Sunday, December 25, 2011

The meaning of Apple's '647 patent

On December 19th the U.S. International Trade Commission (ITC) issued its final determination on Apple's claims against HTC of Taiwan, finding that HTC violated Section 337 of the Tariff Act by selling Android phones containing a technology that infringed a patent held by Apple. Section 337 enables the ITC to block importation into the US of foreign products that unfairly compete with domestic products, and infringing a valid US patent is considered such an unfair practice. Recently Section 337 investigations are being used more and more as faster and lower cost alternatives to enforcing US patents against foreign entities through litigation in district courts.

Of the 10 patents originally claimed by Apple to be infringed, the ITC rejected all but two in an earlier ruling, and in the final determination reduced this further to a single patent. The two patents in question are 5,946,647 entitled System and Method for Performing an Action on a Structure in Computer-Generated Data (filed Feb. 1 1996 and granted Aug. 31 1999) and 6,343,263 entitled Real-time Signal Processing System for Serially Transmitted Data (filed Aug. 2 1994 and granted Jan. 29, 2002). The ITC found that HTC did not infringe the '263 patent that protects the use of a Hardware Abstraction Layer to isolate real-time code from architectural details of a specific DSP.

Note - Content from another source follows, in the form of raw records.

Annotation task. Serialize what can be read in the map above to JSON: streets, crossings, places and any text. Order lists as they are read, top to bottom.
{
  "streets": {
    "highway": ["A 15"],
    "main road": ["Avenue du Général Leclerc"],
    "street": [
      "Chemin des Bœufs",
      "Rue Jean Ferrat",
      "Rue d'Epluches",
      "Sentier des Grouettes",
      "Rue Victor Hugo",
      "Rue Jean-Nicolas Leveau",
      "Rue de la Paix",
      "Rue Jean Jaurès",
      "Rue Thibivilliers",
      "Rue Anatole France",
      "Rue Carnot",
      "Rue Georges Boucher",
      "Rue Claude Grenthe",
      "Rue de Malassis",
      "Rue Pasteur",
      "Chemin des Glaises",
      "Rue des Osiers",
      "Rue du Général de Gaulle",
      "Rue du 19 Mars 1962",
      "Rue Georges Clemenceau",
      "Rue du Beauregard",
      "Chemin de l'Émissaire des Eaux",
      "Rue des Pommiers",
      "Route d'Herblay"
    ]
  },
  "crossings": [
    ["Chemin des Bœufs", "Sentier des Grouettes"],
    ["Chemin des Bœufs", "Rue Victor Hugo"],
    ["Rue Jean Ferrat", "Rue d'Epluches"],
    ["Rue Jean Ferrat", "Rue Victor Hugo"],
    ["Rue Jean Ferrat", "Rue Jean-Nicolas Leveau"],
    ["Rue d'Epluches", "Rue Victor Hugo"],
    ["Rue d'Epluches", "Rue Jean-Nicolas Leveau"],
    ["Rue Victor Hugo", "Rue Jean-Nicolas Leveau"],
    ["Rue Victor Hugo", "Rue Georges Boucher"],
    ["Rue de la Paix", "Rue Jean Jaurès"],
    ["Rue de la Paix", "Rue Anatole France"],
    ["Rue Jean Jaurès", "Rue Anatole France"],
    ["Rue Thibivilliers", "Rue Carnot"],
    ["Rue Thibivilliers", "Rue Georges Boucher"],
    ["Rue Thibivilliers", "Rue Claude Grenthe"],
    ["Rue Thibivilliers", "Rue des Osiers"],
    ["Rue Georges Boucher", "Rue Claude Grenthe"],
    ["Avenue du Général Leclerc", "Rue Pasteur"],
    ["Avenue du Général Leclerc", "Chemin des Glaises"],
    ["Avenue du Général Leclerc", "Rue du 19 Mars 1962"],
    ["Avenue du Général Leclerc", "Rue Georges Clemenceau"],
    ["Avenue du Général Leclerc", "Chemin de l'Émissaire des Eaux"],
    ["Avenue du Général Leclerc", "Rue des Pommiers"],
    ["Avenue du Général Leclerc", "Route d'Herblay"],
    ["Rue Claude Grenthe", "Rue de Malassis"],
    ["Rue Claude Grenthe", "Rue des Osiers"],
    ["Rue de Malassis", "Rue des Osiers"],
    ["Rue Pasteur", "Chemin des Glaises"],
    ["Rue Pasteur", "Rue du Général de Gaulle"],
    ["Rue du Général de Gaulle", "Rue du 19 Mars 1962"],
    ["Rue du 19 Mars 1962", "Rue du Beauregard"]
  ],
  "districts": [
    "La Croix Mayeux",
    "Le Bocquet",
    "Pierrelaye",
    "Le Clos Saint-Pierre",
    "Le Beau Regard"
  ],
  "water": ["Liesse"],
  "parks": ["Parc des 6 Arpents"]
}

The '647 patent discloses a system wherein a computer detects structures in data (such as text data, but possibly digitized sounds or images), highlights these structures via a user interface, and enables the user to select a desired action to perform. Apple's complaint to the ITC gives as an example of infringement the detection and highlighting of a phone number (e.g., in a received SMS) and enabling the user to click to call that number.

I have seen in blogs and forums many completely erroneous statements about what this patent actually means. People have claimed that '647 can't be valid, as hyperlinks or regular expression matching or SQL queries clearly predate the filing. However, a careful reading of the '647 patent shows that it does not claim to cover such obviously prior art. The following analysis is based on the text of the patent and on documents openly available on the web, and should not be considered legal advice.

After eliminating text required for patent validity (an input device, an output device, memory, and a CPU) the invention of '647 has three essential elements. First, an analyzer server parses the input data looking for patterns (called "structures"). Second, via an API the user-interface receives notice of the detected structures and possible actions for each one; displays the detected structures to the user; offers the user a list of actions that can be performed for each structure; and receives the user's selection. Third, an action processor performs the user's selected action (possibly launching new applications). The text of the '647 patent gives as an example the regular expression parsing of an email to find phone numbers, postal addresses, zip-codes, email addresses, and dates, and enabling the user to call a phone number, enter addresses into a contact list, send a fax to a number, draft an email, and similar actions.

Of course plain hyperlinks that are manually inserted into HTML are not covered by this patent since they are not automatically detected by an analyzer. A regular expression engine can potentially be used as an analyzer (although not necessarily by all embodiments as the patent mentions neural networks matching patterns in sounds and images) but is not claimed. The automatic parsing of a document for a list of patterns without offering a list of actions to a user is also not protected; indeed the Rufus file-type classifier is cited as prior art. Even the use of a regular expression engine to parse text and insert hyperlinks into a document is considered prior art, as the application references the Myrmidon text-to-html converter. It is possible that an editor or IDE that offers possible completions of text being typed would be considered infringing, depending on how broadly the patent's concept of input device is interpreted.

The three elements of the '647 patent are all present in many applications and devices used today. Users of Microsoft's Outlook are familiar with its automatic hyperlinking of email addresses and URLs in received messages. My old 2004 Sony-Ericsson K700 2G phone automatically highlights phone numbers in SMSes enabling single-click calling. However, Apple has targeted a very specific infringement - Android's Linkify class. Linkify enables the definition of a list of regular expression patterns to be detected, and a corresponding list of schemes, i.e., actions the user can select to be executed. It even comes with a few pre-defined patterns - email addresses, postal addresses, phone numbers, and URLs - which are almost precisely the examples given in the '647 patent.

While Apple's claims of infringement of '647 may be selective, they are not frivolous. In order to invalidate '647 the Android community would need to find publication of all three essential elements before 1996. I am sure that they have tried.

Removal of the Linkify feature from Android phones will put them at a definite ease-of-use disadvantage in comparison with the iPhone. And HTC has been given until April 19th 2012 to do just that.